◆ CONJUNTO DE TAREAS
1. Responde brevemente a estas preguntas sobre la nota de la comisión de títulos falsos:
(a) ¿Quién preside la comisión?
(b) ¿A qué partido pertenece Esperanza Martínez?
(c) Según la senadora, ¿de qué dos factores dependen los resultados?
2. Imprime de la nota de la comisión de títulos falsos todo lo que va desde "El organismo transitorio" hasta "Martinez, senadora. Gentileza.".

Senado

Instalan comisión especial para investigar títulos falsos y senadora pide llegar al fondo del esquema

El organismo transitorio quedó presidido por el senador Patrick Kemper, con Esperanza Martínez en la vicepresidencia y Dionisio Amarilla en la secretaría. La legisladora sostuvo que la investigación debe centrarse en las instituciones que habrían emitido certificados sin respaldo académico real.
Esperanza Martinez, senadora. Gentileza.

Durante la instalación de la Comisión Especial de Investigación sobre títulos falsos o irregulares, la senadora Esperanza Martínez (Partido Participación Ciudadana), proyectista de la iniciativa y designada vicepresidenta de la comisión, afirmó que los resultados dependerán de dos factores clave: la voluntad política real de los parlamentarios para investigar y una metodología seria, ordenada y respaldada técnicamente.

◆ EXTRACTOS DE REGISTROS
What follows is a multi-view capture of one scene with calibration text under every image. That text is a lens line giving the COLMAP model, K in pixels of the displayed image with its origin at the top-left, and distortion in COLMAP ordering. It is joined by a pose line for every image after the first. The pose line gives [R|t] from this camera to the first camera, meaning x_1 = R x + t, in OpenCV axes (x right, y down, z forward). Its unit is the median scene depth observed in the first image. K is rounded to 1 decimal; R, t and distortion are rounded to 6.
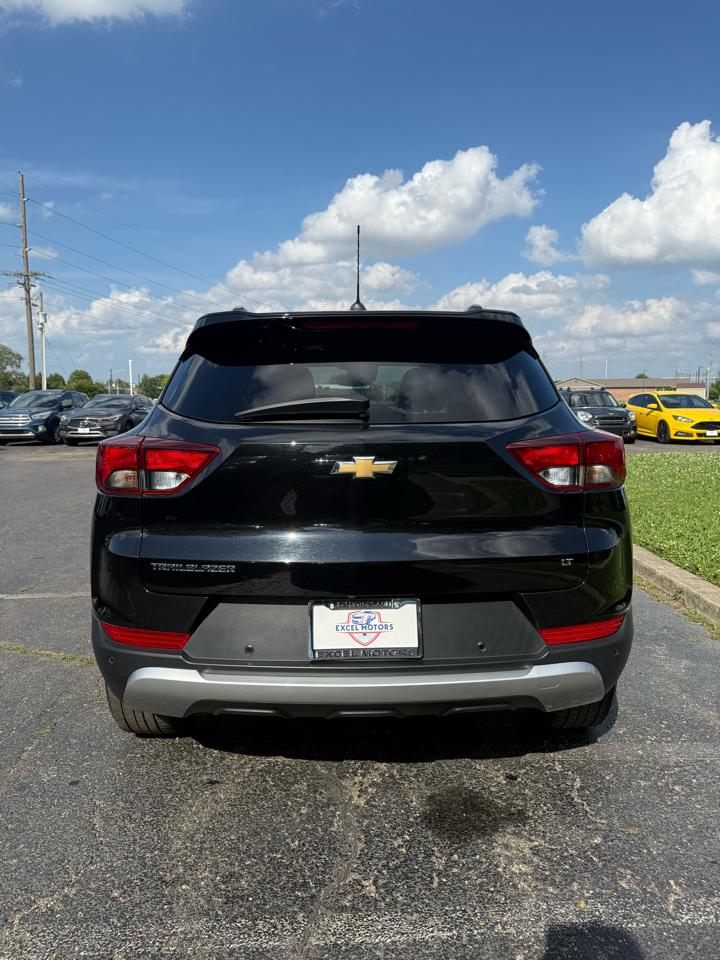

...

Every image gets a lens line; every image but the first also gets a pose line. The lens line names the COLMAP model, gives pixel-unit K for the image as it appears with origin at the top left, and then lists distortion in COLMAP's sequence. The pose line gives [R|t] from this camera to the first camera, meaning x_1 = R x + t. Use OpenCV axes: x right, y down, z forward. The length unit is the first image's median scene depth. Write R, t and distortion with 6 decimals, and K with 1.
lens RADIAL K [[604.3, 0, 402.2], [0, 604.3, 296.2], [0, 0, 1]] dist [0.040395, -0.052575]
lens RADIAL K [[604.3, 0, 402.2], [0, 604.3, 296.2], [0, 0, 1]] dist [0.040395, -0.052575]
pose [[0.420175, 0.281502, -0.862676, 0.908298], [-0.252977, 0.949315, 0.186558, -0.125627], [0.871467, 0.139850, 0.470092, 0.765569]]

◆ RESPUESTAS
1.
(a) El senador Patrick Kemper.
(b) Al Partido Participación Ciudadana.
(c) De la voluntad política real de los parlamentarios para investigar y de una metodología seria, ordenada y respaldada técnicamente.

2.
El organismo transitorio quedó presidido por el senador Patrick Kemper, con Esperanza Martínez en la vicepresidencia y Dionisio Amarilla en la secretaría. La legisladora sostuvo que la investigación debe centrarse en las instituciones que habrían emitido certificados sin respaldo académico real.
Esperanza Martinez, senadora. Gentileza.